Son nouveau disque (que dis-je ! sa nouvelle Œuvre), Alex l’a conçu comme un voyage, un périple porté sur les musiques d’ici et d’ailleurs, une rencontre entre les terres folk et martiales de la Vieille Europe, et des rivages plus orientaux, plus exotiques. Et pour incarner ce mariage contre-nature mais ô combien audacieux, le groupe a pris tous les risques en faisant appel à une pointure, un nom tellement réputé dans le milieu qu’ils l’affichent fièrement sur la jaquette : rien de moins que la chanteuse Yasmin ! Yasmin qui ? Mais euh… enfin Yasmin voyons ! C’est comme Régine ou Sabrina, elle est si populaire qu’elle peut bien se dispenser d’un nom de famille ! Non mais… Bon, OK, c’est juste la sœur d’Alexander, qui s’est dit que faire les choses en famille serait plus facile – et reviendrait moins cher – mais bon, avouez que vous y avez cru, hein ?

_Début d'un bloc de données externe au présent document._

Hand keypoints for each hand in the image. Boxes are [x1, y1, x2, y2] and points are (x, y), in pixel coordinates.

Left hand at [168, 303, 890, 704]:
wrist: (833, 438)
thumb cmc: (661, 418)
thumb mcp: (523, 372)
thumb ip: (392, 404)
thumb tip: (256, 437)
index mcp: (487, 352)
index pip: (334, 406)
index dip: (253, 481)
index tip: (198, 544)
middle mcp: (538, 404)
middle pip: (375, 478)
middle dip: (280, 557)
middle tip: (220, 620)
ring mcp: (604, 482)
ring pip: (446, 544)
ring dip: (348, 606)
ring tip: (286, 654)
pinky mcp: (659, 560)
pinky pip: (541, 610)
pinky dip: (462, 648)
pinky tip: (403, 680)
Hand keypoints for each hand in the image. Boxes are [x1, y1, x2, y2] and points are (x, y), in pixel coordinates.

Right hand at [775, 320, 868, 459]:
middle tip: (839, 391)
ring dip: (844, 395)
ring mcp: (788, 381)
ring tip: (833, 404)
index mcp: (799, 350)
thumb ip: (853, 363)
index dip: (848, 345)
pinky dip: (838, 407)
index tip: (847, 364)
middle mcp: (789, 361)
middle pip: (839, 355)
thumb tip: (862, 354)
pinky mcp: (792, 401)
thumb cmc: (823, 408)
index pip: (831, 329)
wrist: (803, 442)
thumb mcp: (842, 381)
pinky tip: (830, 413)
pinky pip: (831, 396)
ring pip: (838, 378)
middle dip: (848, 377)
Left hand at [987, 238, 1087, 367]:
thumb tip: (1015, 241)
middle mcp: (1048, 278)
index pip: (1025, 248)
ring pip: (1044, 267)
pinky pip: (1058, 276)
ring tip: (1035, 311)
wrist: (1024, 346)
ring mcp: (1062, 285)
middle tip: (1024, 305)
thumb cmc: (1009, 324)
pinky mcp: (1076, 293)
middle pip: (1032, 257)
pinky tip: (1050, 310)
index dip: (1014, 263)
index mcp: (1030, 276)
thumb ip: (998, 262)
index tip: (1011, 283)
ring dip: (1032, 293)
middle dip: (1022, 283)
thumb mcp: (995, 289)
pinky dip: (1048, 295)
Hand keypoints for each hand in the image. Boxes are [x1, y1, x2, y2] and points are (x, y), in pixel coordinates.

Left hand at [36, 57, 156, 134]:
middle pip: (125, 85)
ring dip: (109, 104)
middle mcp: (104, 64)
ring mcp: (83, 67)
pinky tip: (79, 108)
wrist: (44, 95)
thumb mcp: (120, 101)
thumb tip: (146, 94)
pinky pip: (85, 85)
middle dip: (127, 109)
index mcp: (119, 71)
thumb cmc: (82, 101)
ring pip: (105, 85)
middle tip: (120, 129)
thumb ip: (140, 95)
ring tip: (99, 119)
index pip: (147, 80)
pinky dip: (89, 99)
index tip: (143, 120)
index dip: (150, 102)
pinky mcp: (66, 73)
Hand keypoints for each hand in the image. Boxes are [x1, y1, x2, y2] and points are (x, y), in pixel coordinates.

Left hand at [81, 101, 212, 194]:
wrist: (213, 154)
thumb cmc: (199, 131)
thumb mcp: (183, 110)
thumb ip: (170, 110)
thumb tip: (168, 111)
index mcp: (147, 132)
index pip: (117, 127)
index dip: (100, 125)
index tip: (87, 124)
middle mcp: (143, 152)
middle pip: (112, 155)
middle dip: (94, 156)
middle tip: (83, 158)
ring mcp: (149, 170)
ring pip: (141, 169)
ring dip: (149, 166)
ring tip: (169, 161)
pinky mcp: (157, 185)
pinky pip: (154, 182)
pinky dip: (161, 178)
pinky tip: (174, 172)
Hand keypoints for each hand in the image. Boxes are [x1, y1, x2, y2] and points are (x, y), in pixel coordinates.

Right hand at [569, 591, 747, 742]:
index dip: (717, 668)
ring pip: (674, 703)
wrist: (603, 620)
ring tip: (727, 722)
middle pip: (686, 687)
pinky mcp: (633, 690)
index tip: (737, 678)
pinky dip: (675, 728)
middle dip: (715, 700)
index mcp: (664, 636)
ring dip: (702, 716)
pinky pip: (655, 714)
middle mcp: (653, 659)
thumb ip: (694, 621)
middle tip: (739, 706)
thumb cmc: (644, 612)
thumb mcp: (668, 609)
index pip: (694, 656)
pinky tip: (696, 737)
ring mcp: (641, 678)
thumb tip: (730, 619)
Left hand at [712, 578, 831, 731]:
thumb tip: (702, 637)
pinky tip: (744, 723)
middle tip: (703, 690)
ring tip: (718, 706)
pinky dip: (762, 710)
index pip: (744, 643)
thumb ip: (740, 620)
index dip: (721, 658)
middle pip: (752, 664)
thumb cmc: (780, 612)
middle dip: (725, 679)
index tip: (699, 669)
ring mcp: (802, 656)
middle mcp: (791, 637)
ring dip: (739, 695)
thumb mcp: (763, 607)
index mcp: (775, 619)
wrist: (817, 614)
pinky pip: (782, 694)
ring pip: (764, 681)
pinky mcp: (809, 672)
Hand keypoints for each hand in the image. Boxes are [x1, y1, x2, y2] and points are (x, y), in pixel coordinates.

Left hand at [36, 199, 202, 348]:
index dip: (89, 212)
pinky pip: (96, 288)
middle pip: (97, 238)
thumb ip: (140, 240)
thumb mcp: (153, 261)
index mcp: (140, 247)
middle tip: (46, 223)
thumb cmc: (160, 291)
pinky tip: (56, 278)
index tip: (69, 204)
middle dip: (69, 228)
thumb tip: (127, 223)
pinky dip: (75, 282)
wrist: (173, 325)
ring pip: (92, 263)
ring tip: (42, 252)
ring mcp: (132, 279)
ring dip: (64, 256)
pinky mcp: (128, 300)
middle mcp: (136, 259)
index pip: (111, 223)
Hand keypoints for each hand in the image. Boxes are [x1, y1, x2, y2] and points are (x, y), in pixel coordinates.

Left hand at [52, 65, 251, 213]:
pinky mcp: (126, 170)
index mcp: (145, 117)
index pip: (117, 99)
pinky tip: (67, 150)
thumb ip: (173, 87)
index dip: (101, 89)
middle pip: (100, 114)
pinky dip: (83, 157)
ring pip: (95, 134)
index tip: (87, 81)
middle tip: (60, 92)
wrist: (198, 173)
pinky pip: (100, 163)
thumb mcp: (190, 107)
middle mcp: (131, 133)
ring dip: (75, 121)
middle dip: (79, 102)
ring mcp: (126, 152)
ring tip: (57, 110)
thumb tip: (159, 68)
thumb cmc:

Rassurez-vous, une fois les quarante minutes d’After The Storm achevées, vous n’y croirez plus du tout. Il y a des groupes qui réussissent ce mélange des genres et des cultures, parce qu’ils mettent l’accent sur l’atmosphère, la dimension spirituelle, et parce qu’ils ont à cœur de soigner les titres qui illustrent ces mélanges ; Dead Can Dance est le premier exemple qui vient en tête. Et par son ambiance tragico-solennelle, par les atermoiements mystiques de Yasmin, l’intro "A New Arrival" se la joue DCD à fond. Sauf que le son n’a pas l’ampleur nécessaire pour transporter, et que la forme ne s’accompagne ni de la substance, ni de la profondeur. Mais si la sœur d’Alex fait ce qu’elle peut pour remplacer Lisa Gerrard, lui n’a vraiment rien d’un Brendan Perry : sa grosse voix de goth teuton se fond très mal avec les paysages esthétiques que le groupe essaie de peindre, et quand les deux chants cherchent à se mélanger, ils ne se trouvent jamais : un comble pour une fratrie.

Mais le gros du problème, c’est qu’une majorité de l’album est sacrément monotone. Alex a bien révisé son français et a vu que « sérieux » et « ambitieux » rimaient avec « ennuyeux » et sûrement pas « saturé ». Résultat : 7 morceaux acoustiques sur 11, quand on souffre comme ici d’un déficit de production et de mélodies, on arrive au mieux à des choses sympathiques ("Goddess of Fortune and Sorrow", tranquille et fragile), au pire à des trucs franchement rasoirs ("As the Sun Kissed the Sky", parfait dans le registre « interlude trois fois trop long »). On espère que les choses puissent s’arranger sur les morceaux plus énervés, et c’est encore la soupe à la grimace : les guitares ne sont pas mises en valeur, perdues dans la mélasse folk, et le jeu de batterie est beaucoup trop typé « rock » pour ne pas sonner complètement à côté des intentions de départ du groupe. Un contraste qui est peut être voulu, tout comme la risible tentative de growl sur "Black Mountain", mais qui ne se suffit pas à lui-même : au final, sa tambouille orientalo-folk-metal ne ressemble plus à grand-chose.


Et on s’en souciera peu, finalement, tant la torpeur générale aura eu raison de nos oreilles si peu sollicitées. Les ambitions de notre fan des années 80 étaient trop importantes, et le travail mélodique et sonore n’a pas suivi, faisant d’After The Storm un beau projet gâché. Dommage pour Yasmin, tant pis pour Alex qui s’en ira ronger son frein chez Liv - ou chez Cindy - avant de s’atteler enfin au projet qu’il avait en tête depuis le départ : un Werk 80 III.